## Source data
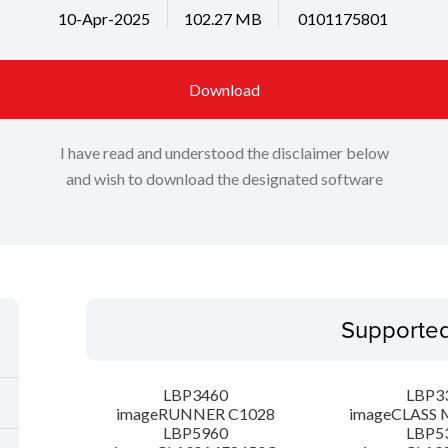
10-Apr-2025
102.27 MB
0101175801
Download
I have read and understood the disclaimer below
and wish to download the designated software
Supporte
LBP3460
LBP3
imageRUNNER C1028
imageCLASS 
LBP5960
LBP5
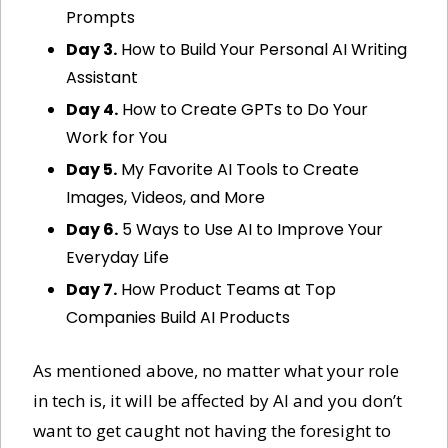
Prompts
Day 3.
 How to Build Your Personal AI Writing 
Assistant
Day 4.
 How to Create GPTs to Do Your 
Work for You
Day 5.
 My Favorite AI Tools to Create 
Images, Videos, and More
Day 6.
 5 Ways to Use AI to Improve Your 
Everyday Life
Day 7.
 How Product Teams at Top 
Companies Build AI Products
As mentioned above, no matter what your role 
in tech is, it will be affected by AI and you don’t 
want to get caught not having the foresight to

## Assignment
Copy out every line of the listing above without alteration, omitting the pictures.

## Exercise response
10-Apr-2025
102.27 MB
0101175801
Download
I have read and understood the disclaimer below
and wish to download the designated software
Supporte
LBP3460
LBP3
imageRUNNER C1028
imageCLASS 
LBP5960
LBP5
Prompts
Day 3.
 How to Build Your Personal AI Writing 
Assistant
Day 4.
 How to Create GPTs to Do Your 
Work for You
Day 5.
 My Favorite AI Tools to Create 
Images, Videos, and More
Day 6.
 5 Ways to Use AI to Improve Your 
Everyday Life
Day 7.
 How Product Teams at Top 
Companies Build AI Products
As mentioned above, no matter what your role 
in tech is, it will be affected by AI and you don’t 
want to get caught not having the foresight to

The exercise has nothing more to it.